---------- Study material ----------
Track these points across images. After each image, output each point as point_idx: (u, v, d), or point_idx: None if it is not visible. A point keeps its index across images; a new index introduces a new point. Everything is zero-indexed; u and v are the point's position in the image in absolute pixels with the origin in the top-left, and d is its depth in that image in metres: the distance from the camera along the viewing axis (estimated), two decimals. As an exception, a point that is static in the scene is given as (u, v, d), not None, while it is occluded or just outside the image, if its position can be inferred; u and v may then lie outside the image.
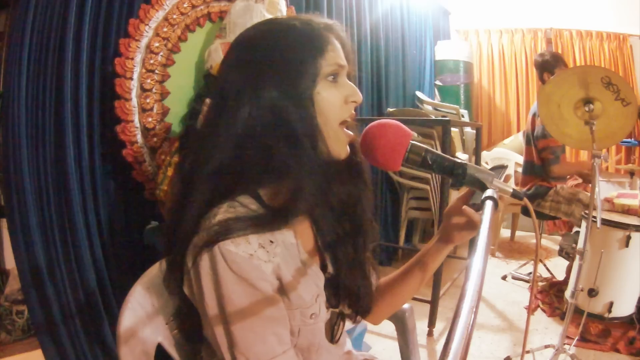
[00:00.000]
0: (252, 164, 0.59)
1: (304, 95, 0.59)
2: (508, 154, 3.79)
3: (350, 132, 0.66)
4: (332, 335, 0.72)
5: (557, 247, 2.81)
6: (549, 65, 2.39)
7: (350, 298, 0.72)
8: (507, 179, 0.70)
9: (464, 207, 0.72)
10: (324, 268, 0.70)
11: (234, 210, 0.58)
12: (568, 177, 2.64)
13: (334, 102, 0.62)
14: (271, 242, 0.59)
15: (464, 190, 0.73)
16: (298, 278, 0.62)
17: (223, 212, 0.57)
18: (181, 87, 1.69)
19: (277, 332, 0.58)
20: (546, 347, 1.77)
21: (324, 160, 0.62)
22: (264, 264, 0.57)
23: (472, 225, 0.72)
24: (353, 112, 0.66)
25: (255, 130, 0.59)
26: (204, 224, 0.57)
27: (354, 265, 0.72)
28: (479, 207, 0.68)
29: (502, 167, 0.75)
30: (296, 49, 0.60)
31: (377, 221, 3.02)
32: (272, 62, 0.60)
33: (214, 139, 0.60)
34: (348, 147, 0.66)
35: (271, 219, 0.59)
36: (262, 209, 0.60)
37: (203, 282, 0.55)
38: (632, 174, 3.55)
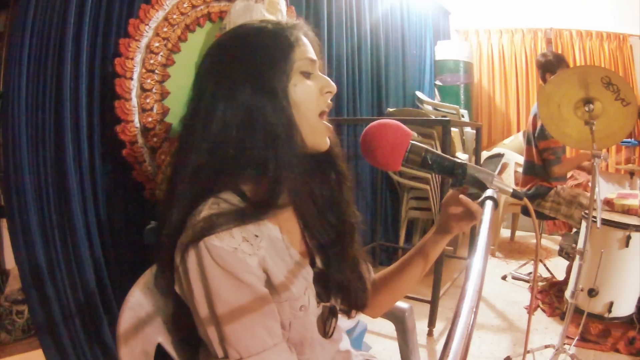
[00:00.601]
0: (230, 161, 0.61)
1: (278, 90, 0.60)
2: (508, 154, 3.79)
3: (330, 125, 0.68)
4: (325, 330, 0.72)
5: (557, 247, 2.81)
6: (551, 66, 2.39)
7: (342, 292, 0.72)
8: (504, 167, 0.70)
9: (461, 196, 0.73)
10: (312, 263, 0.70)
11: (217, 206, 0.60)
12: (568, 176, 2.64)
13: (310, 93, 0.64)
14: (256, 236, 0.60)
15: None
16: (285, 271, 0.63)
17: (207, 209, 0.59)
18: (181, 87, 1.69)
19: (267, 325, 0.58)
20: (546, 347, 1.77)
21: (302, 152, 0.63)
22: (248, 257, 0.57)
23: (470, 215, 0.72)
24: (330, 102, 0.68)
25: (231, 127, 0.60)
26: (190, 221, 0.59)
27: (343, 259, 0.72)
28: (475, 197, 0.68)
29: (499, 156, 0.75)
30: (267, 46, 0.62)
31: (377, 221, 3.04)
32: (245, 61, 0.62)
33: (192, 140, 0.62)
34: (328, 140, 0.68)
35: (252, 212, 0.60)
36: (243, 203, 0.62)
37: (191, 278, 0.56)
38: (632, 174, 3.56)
----------
What to work on
Make an exact copy of every record, pictures excluded.

Response to this exercise
Track these points across images. After each image, output each point as point_idx: (u, v, d), or point_idx: None if it is not visible. A point keeps its index across images; a new index introduces a new point. Everything is zero-indexed; u and v are the point's position in the image in absolute pixels with the origin in the top-left, and d is its depth in that image in metres: the distance from the camera along the viewing axis (estimated), two decimals. As an exception, a point that is static in the scene is given as (u, v, d), not None, while it is occluded or just outside the image, if its position can be inferred; u and v may then lie outside the image.
[00:00.000]
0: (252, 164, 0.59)
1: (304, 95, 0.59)
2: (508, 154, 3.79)
3: (350, 132, 0.66)
4: (332, 335, 0.72)
5: (557, 247, 2.81)
6: (549, 65, 2.39)
7: (350, 298, 0.72)
8: (507, 179, 0.70)
9: (464, 207, 0.72)
10: (324, 268, 0.70)
11: (234, 210, 0.58)
12: (568, 177, 2.64)
13: (334, 102, 0.62)
14: (271, 242, 0.59)
15: (464, 190, 0.73)
16: (298, 278, 0.62)
17: (223, 212, 0.57)
18: (181, 87, 1.69)
19: (277, 332, 0.58)
20: (546, 347, 1.77)
21: (324, 160, 0.62)
22: (264, 264, 0.57)
23: (472, 225, 0.72)
24: (353, 112, 0.66)
25: (255, 130, 0.59)
26: (204, 224, 0.57)
27: (354, 265, 0.72)
28: (479, 207, 0.68)
29: (502, 167, 0.75)
30: (296, 49, 0.60)
31: (377, 221, 3.02)
32: (272, 62, 0.60)
33: (214, 139, 0.60)
34: (348, 147, 0.66)
35: (271, 219, 0.59)
36: (262, 209, 0.60)
37: (203, 282, 0.55)
38: (632, 174, 3.55)
[00:00.601]
0: (230, 161, 0.61)
1: (278, 90, 0.60)
2: (508, 154, 3.79)
3: (330, 125, 0.68)
4: (325, 330, 0.72)
5: (557, 247, 2.81)
6: (551, 66, 2.39)
7: (342, 292, 0.72)
8: (504, 167, 0.70)
9: (461, 196, 0.73)
10: (312, 263, 0.70)
11: (217, 206, 0.60)
12: (568, 176, 2.64)
13: (310, 93, 0.64)
14: (256, 236, 0.60)
15: None
16: (285, 271, 0.63)
17: (207, 209, 0.59)
18: (181, 87, 1.69)
19: (267, 325, 0.58)
20: (546, 347, 1.77)
21: (302, 152, 0.63)
22: (248, 257, 0.57)
23: (470, 215, 0.72)
24: (330, 102, 0.68)
25: (231, 127, 0.60)
26: (190, 221, 0.59)
27: (343, 259, 0.72)
28: (475, 197, 0.68)
29: (499, 156, 0.75)
30: (267, 46, 0.62)
31: (377, 221, 3.04)
32: (245, 61, 0.62)
33: (192, 140, 0.62)
34: (328, 140, 0.68)
35: (252, 212, 0.60)
36: (243, 203, 0.62)
37: (191, 278, 0.56)
38: (632, 174, 3.56)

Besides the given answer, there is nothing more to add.